DOCUMENT SECTION section start
Answer:
160 g
Explanation:
The chemical equation is:
C₆H₁₂O₆(s) + 6O₂(g) → 6CO₂(g) + 6H₂O(g)
According to the equation, 1 mol of glucose (C₆H₁₂O₆) reacts with 6 moles of O₂. We calculate the masses of the reactants from the molar masses of the chemical elements:
1 mol C₆H₁₂O₆ = (6 x 12 g/mol)+ (12 x 1 g/mol) + (6 x 16 g/mol) = 180 g
6 mol O₂ = 6 x (2 x 16 g/mol) = 6 x 32 g/mol = 192 g
So, 180 g of C₆H₁₂O₆ reacts with 192 g of O₂. The stoichiometric ratio is 192 g O₂/180 g C₆H₁₂O₆. To calculate the grams of O₂ needed to react with 150 g of C₆H₁₂O₆ we can simply multiply the stoichiometric ratio by the grams of C₆H₁₂O₆:
150 g C₆H₁₂O₆ x 192 g O₂/180 g C₆H₁₂O₆ = 160 g O₂
Therefore, 160 grams of O₂ are needed to fully react with 150 g of glucose.
DOCUMENT SECTION section end
EXTRACTED ENTRIES section start
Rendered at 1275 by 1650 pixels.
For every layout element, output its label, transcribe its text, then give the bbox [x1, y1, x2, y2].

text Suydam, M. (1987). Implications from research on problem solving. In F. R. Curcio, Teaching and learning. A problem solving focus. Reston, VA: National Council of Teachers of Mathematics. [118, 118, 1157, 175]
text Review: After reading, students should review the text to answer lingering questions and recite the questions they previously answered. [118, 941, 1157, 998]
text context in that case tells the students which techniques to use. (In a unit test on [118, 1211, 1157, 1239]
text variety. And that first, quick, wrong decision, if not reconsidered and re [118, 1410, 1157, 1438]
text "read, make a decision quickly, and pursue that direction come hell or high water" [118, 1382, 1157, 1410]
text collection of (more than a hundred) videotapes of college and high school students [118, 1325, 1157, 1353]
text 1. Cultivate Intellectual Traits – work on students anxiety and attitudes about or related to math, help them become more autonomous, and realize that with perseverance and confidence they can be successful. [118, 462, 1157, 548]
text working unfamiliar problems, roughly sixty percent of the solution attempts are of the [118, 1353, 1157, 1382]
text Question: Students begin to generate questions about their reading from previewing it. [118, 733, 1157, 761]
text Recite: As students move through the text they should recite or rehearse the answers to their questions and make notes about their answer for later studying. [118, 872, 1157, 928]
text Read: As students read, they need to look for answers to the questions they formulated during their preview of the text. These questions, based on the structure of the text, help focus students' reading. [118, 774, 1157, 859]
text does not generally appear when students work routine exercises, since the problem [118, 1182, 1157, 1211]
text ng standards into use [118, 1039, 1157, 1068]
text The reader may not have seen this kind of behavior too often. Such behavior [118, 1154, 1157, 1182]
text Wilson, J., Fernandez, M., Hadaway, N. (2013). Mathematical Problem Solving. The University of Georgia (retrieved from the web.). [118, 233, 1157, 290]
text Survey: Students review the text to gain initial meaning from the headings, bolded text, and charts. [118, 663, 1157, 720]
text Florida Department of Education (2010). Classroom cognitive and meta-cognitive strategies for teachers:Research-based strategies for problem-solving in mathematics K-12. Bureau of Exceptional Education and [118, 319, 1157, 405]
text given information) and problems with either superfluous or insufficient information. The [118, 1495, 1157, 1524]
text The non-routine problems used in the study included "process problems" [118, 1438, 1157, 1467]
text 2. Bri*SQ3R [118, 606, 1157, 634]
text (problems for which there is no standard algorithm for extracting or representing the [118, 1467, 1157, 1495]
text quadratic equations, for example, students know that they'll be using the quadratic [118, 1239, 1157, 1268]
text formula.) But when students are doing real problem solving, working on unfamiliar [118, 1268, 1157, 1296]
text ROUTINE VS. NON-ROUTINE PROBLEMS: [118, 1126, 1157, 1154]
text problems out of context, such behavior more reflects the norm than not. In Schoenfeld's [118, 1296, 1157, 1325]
EXTRACTED ENTRIES section end
*PROBLEMS AND TASKS*:
(1) In the glucose–oxygen calculation, what mass is given for 6 mol of O₂?
(2) Reproduce the glucose–oxygen calculation word for word, from "According to the" to "g of glucose.".
(3) Decide whether each statement below agrees with the glucose–oxygen calculation, answering yes or no and quoting the words that settle it. (a) One mole of glucose reacts with six moles of O₂. (b) One mole of glucose is given a mass of 192 g. (c) Reacting 150 g of glucose fully requires 160 g of O₂.

*EXERCISE SOLUTIONS*:
(1) 192 g

(2)
According to the equation, 1 mol of glucose (C₆H₁₂O₆) reacts with 6 moles of O₂. We calculate the masses of the reactants from the molar masses of the chemical elements:
1 mol C₆H₁₂O₆ = (6 x 12 g/mol)+ (12 x 1 g/mol) + (6 x 16 g/mol) = 180 g
6 mol O₂ = 6 x (2 x 16 g/mol) = 6 x 32 g/mol = 192 g
So, 180 g of C₆H₁₂O₆ reacts with 192 g of O₂. The stoichiometric ratio is 192 g O₂/180 g C₆H₁₂O₆. To calculate the grams of O₂ needed to react with 150 g of C₆H₁₂O₆ we can simply multiply the stoichiometric ratio by the grams of C₆H₁₂O₆:
150 g C₆H₁₂O₆ x 192 g O₂/180 g C₆H₁₂O₆ = 160 g O₂
Therefore, 160 grams of O₂ are needed to fully react with 150 g of glucose.

(3)
(a) Yes: "1 mol of glucose (C₆H₁₂O₆) reacts with 6 moles of O₂"
(b) No: "1 mol C₆H₁₂O₆ = (6 x 12 g/mol)+ (12 x 1 g/mol) + (6 x 16 g/mol) = 180 g"
(c) Yes: "160 grams of O₂ are needed to fully react with 150 g of glucose"